** Texte retenu **
________________________________________
EconomieRobotique

Industrie 2017 : La cobotique pour la mécanique

La cobotique commence à pénétrer les entreprises
et les premiers retours d’expériences montrent
le potentiel pour les industries mécaniciennes.
Rapidité d’installation, facilité de mise en service,
apprentissage simplifié sont quelques-uns des
avantages fréquemment mis en avant mais contre
toute attente, c’est surtout l’acceptation des
cobots par les opérateurs qui plaide en leur
faveur.

Jonathan Lucas, responsable commercial et marketing de Lucas
France, Pascal Laurin, directeur Industrie 4.0 des Usines Bosch, Yvan
Measson, PDG et fondateur de Sybot Industries et Laurent Olympie,
chef de projets chez Altran, ont répondu aux questions du rédacteur
en chef de Jautomatise, afin de faire le point sur les solutions
permettant de faire cohabiter l’homme et le robot dans un même
espace de travail.

Quelles sont les particularités d’un robot
collaboratif et en quoi est-il emblématique de
l’Industrie 4.0 ?

Laurent Olympie – Le robot collaboratif est né, il y a à peine cinq
ans alors que son prédécesseur industriel est là depuis quatre
décennies. A la différence de ce dernier, l’équipement collaboratif
permet à l’opérateur de travailler à ses côtés sans barrière. Partant, il
apporte un certain niveau de flexibilité.

Yvan Measson – On peut aussi dire que si le terme « robot »
est normalisé, ce n’est pas le cas pour la notion de « robot
collaboratif »… on parle d’ailleurs de robot à fonctionnement
collaboratif. Je dirai qu’il y a en quelque sorte deux
niveaux : le premier consiste à pouvoir travailler à côté de la
machine quand le second niveau sera plutôt de pouvoir travailler
avec, c’est-à-dire d’être en mesure de partager non seulement
l’espace mais aussi, les tâches à accomplir. C’est d’ailleurs cet
objectif que nous nous sommes fixé dans la société Isybot en
proposant des machines très simples d’utilisation, ne nécessitant
aucune compétence robotique particulière.

Pascal Laurin – Bosch est parti d’une base de robot
standard pour le rendre collaboratif en s’appuyant sur
les bureaux d’études et des méthodes internes. Cette
base a été choisie pour ses performances en termes
de précision et de répétabilité mais en le dotant
de fonctions qui lui permettent de travailler avec
l’opérateur en l’enveloppant d’une armature sensitive
souple. Ainsi, le robot s’arrête lorsque l’opérateur est
à moins de cinq centimètres puis il reprend sa tâche
lorsque ce dernier s’éloigne. Si un robot industriel peut
connaître deux ou trois utilisations tout au long de sa
vie, un robot collaboratif peut lui, remplir deux ou trois
fonctions différentes chaque jour.
________________________________________
** Données fournies **
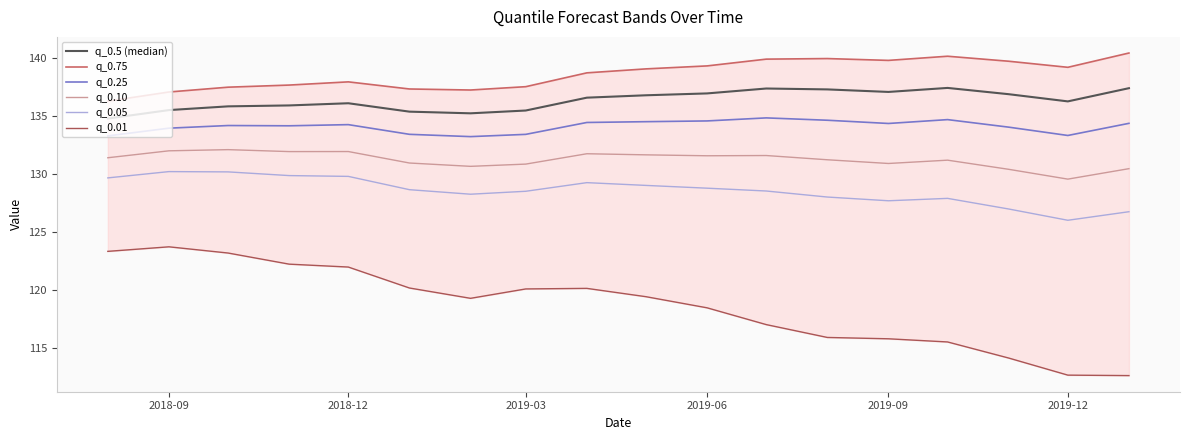

True or false: q_0.10 has a value of 51.9 at 2019-09.

False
________________________________________
** Actions demandées **
a) Dans le texte sur la cobotique, recopiez le passage qui va de « Rapidité d’installation, facilité » jusqu'à « espace de travail. » inclus.
b) Les affirmations suivantes s'accordent-elles avec le texte sur la cobotique ? Répondez par oui ou par non, en citant chaque fois les mots décisifs du texte.
(i) Le robot collaboratif existe depuis quatre décennies.
(ii) Chez Bosch, le robot s'arrête lorsque l'opérateur est à moins de cinq centimètres.
(iii) Selon Yvan Measson, la notion de « robot collaboratif » est normalisée.
c) Résumez le texte sur la cobotique en deux phrases.

** Corrigés **
a)
Rapidité d’installation, facilité de mise en service,
apprentissage simplifié sont quelques-uns des
avantages fréquemment mis en avant mais contre
toute attente, c’est surtout l’acceptation des
cobots par les opérateurs qui plaide en leur
faveur.

Jonathan Lucas, responsable commercial et marketing de Lucas
France, Pascal Laurin, directeur Industrie 4.0 des Usines Bosch, Yvan
Measson, PDG et fondateur de Sybot Industries et Laurent Olympie,
chef de projets chez Altran, ont répondu aux questions du rédacteur
en chef de Jautomatise, afin de faire le point sur les solutions
permettant de faire cohabiter l’homme et le robot dans un même
espace de travail.

b)
(i) Non : « Le robot collaboratif est né, il y a à peine cinq ans alors que son prédécesseur industriel est là depuis quatre décennies. »
(ii) Oui : « le robot s’arrête lorsque l’opérateur est à moins de cinq centimètres »
(iii) Non : « si le terme « robot » est normalisé, ce n’est pas le cas pour la notion de « robot collaboratif » »

c) La cobotique commence à pénétrer les entreprises, et au-delà de la rapidité d'installation et de la facilité de mise en service, c'est surtout l'acceptation des cobots par les opérateurs qui plaide en leur faveur. Selon les intervenants interrogés, le robot collaboratif, né il y a à peine cinq ans, permet à l'opérateur de travailler à ses côtés sans barrière et peut remplir deux ou trois fonctions différentes chaque jour.